Once partners are committed to the project, the next step is to develop a legal structure and financing arrangement. The new entity could be a joint venture or special-purpose entity, established solely to operationalise and manage the execution of the included trials, with governance by representatives from all partners.

Setting clear goals for each partner and performing a full risk assessment are key steps to ensure the new organisation’s success. The risk assessment must include thorough due diligence and a well-defined exit strategy that ensures all partners agree the potential outcomes and have clear roles in delivering the final goals.
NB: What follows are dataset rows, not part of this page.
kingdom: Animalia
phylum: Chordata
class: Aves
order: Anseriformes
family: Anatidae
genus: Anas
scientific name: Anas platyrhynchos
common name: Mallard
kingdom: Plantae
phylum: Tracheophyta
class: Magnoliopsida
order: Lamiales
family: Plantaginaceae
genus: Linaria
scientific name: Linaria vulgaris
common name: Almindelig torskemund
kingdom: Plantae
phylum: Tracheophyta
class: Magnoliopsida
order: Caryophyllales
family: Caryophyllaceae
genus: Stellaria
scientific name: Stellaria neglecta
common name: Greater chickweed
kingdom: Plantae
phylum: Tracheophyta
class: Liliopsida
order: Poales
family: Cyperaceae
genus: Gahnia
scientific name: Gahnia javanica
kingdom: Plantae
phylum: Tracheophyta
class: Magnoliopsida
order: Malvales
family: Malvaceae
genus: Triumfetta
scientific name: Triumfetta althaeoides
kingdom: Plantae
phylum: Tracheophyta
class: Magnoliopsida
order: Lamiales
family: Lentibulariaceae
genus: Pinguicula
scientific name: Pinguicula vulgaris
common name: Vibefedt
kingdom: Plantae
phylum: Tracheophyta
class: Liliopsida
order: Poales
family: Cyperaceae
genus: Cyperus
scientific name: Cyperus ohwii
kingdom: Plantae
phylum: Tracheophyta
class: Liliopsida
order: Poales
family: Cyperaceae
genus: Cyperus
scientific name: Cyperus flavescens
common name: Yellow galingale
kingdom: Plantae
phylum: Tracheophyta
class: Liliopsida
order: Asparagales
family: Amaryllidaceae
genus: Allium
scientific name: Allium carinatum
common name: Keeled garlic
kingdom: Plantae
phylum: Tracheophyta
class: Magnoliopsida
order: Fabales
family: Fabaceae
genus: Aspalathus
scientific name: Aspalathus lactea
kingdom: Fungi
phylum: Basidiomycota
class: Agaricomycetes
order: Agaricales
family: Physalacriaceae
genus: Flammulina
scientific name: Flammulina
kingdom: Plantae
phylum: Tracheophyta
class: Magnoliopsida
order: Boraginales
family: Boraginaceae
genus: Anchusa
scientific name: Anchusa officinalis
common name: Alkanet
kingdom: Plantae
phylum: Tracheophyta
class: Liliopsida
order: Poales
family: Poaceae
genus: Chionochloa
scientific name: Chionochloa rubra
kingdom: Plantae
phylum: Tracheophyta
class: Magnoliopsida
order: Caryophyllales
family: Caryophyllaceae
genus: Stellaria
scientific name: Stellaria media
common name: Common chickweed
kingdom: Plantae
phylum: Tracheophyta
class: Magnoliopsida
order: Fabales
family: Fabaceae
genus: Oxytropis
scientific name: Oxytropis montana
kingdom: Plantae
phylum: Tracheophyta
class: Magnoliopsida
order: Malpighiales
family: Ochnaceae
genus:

4. Operationalise and execute

For the next two–four years this new entity will work to complete development on the selected potential therapies. This requires establishing processes and roles upfront to ensure efficient and effective operations. Consider the following four areas before operations begin:

  1. Technical — have you established a protocol that can deliver the clinical data required to support an increase in product value?
  2. Commercial value — is the market assessment valid, and is there real revenue potential for the drug(s) coming out of it?
  3. Operational — are the trials in question designed in such a way they can be executed efficiently and on time, to deliver the necessary cost savings? Are the proposed trials operationally complementary?
  4. Cultural — have the partners agreed shared norms and working arrangements that will ensure successful progress and a clear exit once the investment value has been realised?

5. Exit

Partnerships must have a clear, pre-agreed process for closing out relevant trials, realising value for each partner in line with the contract, and effectively dispersing or disposing of accrued assets.

The pharmaceutical industry has a proven track record working in partnership at the drug discovery and marketing and distribution stages. Extending the partnership model to funding clinical trials is a natural next step for those drug makers with robust R&D pipelines, and will result in improved value creation for companies and improved quality of life for patients.